Dataset items:

+ + +

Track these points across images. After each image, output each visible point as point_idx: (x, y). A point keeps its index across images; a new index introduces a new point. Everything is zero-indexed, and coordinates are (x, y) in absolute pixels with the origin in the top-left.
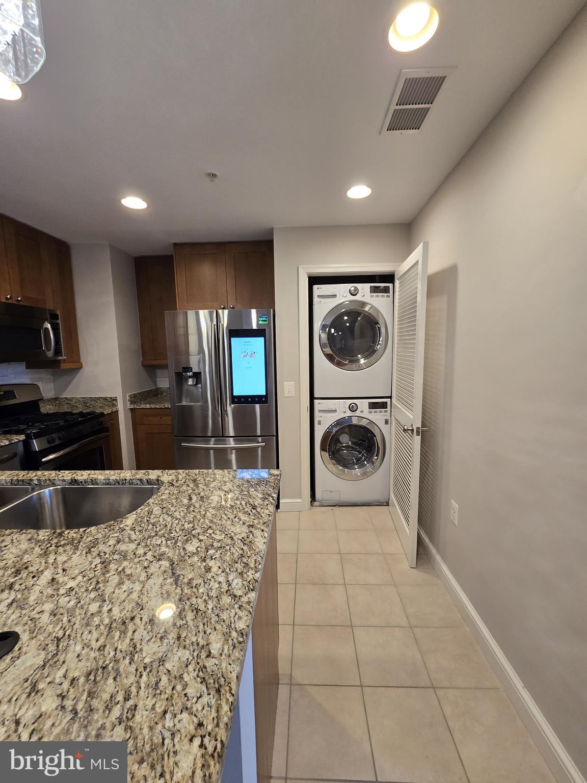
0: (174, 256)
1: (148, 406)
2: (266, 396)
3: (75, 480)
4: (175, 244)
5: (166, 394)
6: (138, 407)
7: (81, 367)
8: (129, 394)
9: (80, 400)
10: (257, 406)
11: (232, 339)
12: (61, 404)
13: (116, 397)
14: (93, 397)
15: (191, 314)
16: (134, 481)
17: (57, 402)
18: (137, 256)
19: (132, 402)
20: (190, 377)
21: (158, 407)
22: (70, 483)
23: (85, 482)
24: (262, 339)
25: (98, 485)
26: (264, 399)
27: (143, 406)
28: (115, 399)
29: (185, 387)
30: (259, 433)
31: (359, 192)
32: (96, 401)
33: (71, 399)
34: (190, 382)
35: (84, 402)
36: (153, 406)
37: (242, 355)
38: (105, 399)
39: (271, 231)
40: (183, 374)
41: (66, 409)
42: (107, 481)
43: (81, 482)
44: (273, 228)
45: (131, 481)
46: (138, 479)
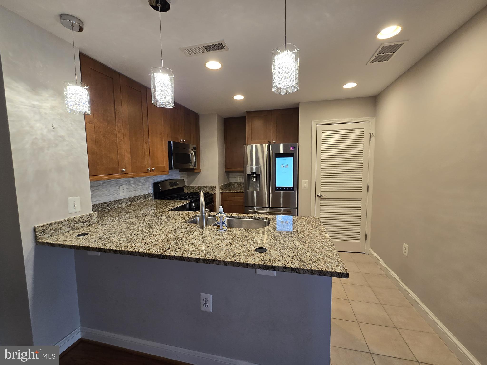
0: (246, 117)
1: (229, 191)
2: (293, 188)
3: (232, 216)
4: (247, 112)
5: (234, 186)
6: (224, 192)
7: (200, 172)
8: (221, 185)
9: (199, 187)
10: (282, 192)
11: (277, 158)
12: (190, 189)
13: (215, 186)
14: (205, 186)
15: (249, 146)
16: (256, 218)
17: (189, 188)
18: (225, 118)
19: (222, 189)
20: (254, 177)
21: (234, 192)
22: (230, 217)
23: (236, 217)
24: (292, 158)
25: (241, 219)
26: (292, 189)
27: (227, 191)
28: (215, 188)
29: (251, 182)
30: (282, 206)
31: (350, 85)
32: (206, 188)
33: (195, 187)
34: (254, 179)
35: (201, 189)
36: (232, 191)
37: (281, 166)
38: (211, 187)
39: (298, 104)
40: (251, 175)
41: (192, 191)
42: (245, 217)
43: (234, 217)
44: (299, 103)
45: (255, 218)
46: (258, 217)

+ + +

— Exercise objective —
Only the lines from the one containing "4: (175, 244)" through the last line of the entries should be transcribed, exactly and with no pictures.

— Result for this exercise —
4: (175, 244)
5: (166, 394)
6: (138, 407)
7: (81, 367)
8: (129, 394)
9: (80, 400)
10: (257, 406)
11: (232, 339)
12: (61, 404)
13: (116, 397)
14: (93, 397)
15: (191, 314)
16: (134, 481)
17: (57, 402)
18: (137, 256)
19: (132, 402)
20: (190, 377)
21: (158, 407)
22: (70, 483)
23: (85, 482)
24: (262, 339)
25: (98, 485)
26: (264, 399)
27: (143, 406)
28: (115, 399)
29: (185, 387)
30: (259, 433)
31: (359, 192)
32: (96, 401)
33: (71, 399)
34: (190, 382)
35: (84, 402)
36: (153, 406)
37: (242, 355)
38: (105, 399)
39: (271, 231)
40: (183, 374)
41: (66, 409)
42: (107, 481)
43: (81, 482)
44: (273, 228)
45: (131, 481)
46: (138, 479)
0: (246, 117)
1: (229, 191)
2: (293, 188)
3: (232, 216)
4: (247, 112)
5: (234, 186)
6: (224, 192)
7: (200, 172)
8: (221, 185)
9: (199, 187)
10: (282, 192)
11: (277, 158)
12: (190, 189)
13: (215, 186)
14: (205, 186)
15: (249, 146)
16: (256, 218)
17: (189, 188)
18: (225, 118)
19: (222, 189)
20: (254, 177)
21: (234, 192)
22: (230, 217)
23: (236, 217)
24: (292, 158)
25: (241, 219)
26: (292, 189)
27: (227, 191)
28: (215, 188)
29: (251, 182)
30: (282, 206)
31: (350, 85)
32: (206, 188)
33: (195, 187)
34: (254, 179)
35: (201, 189)
36: (232, 191)
37: (281, 166)
38: (211, 187)
39: (298, 104)
40: (251, 175)
41: (192, 191)
42: (245, 217)
43: (234, 217)
44: (299, 103)
45: (255, 218)
46: (258, 217)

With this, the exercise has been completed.